Cathy Jordan is fresh and youthful. The voice and soul that emanate from All The Way Home, her debut solo album, is one of a Twenty-Year-Old, not that of a woman whose music career alone spans two decades. Regarded as one of Ireland’s finest traditional singers, Cathy’s knack for music and singing is woven into her.
She has lived and breathed music since her first breath. She is self-taught on guitar, bodhran (an Irish frame drum), bones (literally, a percussive set of rib bones) and bouzouki (a variety of lute). And this profound understanding of the Irish music tradition is unmistakable from the first notes and lines of The Bold Fenian Men – the opening track of the album.

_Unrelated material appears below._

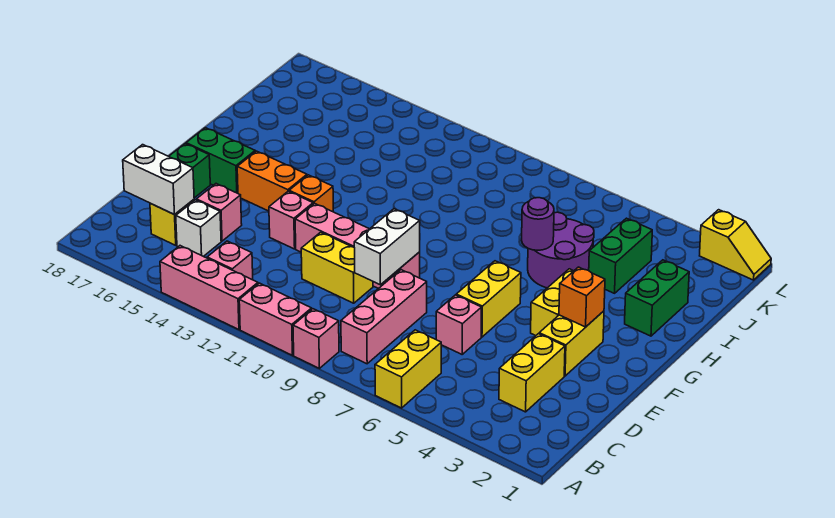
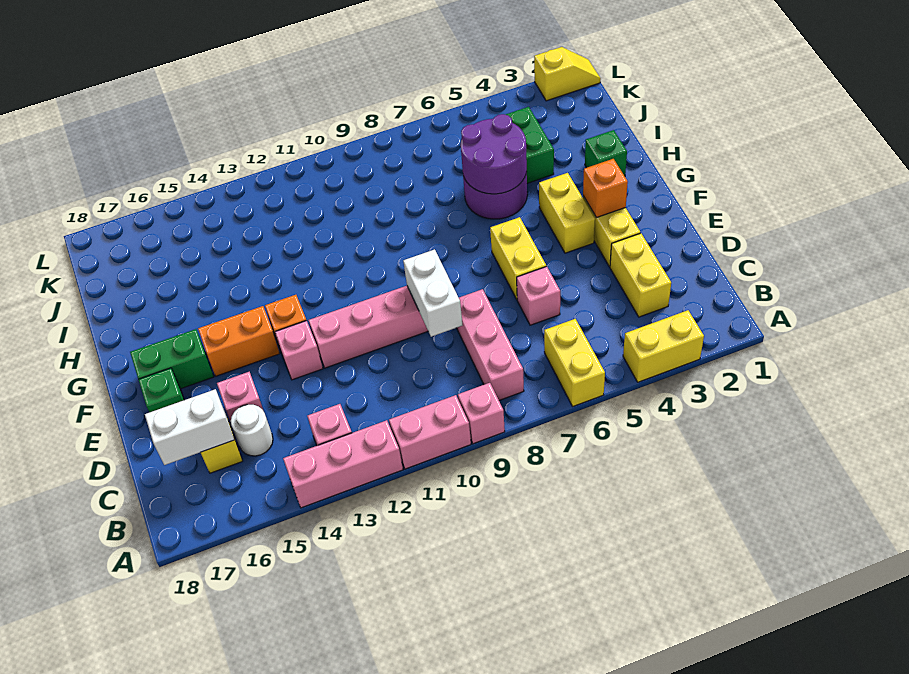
white 1x1 brick [176,200,221,256] -> white 1x1 round brick [231,405,273,456]
yellow 1x2 brick [301,232,373,303] -> yellow 1x2 brick moved to [623,310,704,382]
green 1x2 brick [625,260,689,336] -> green 1x1 brick [585,130,627,176]
purple 1x1 round brick [522,198,554,250] -> purple 2x2 round brick [461,114,527,194]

The bulk of the score years since leaving school has been spent as part of the group Dervish, who have released seven albums over that time. For this solo endeavour Cathy has joined forces with other acclaimed musicians. The eleven tracks also feature appearances from tubas, banjoes, pianos, uileann pipes, fiddles, concertinas, flutes and harmonicas. Yet, it is Cathy’s voice and the gentle accompaniment of a few plucked chords that stand out.
This collection of songs is wonderful solitary listening. Something for when you don’t have anything to do or anywhere to be. Something to calm an agitated soul. Something to become reflective to. Her songs have a simplicity to them which one encounters less and less today. They take you back to the emerald earth of the Emerald Isle – even if you have never been – evoking all sorts of emotions of the Celt inside.
All The Way Home is a veritable journey and journal, chartering Cathy’s experiences and meanderings of the last twenty odd years: “These singing sessions and songs provided the soundtrack to my life for many years. Every social occasion had a singing session to mark it…you name it we sang our way through it.”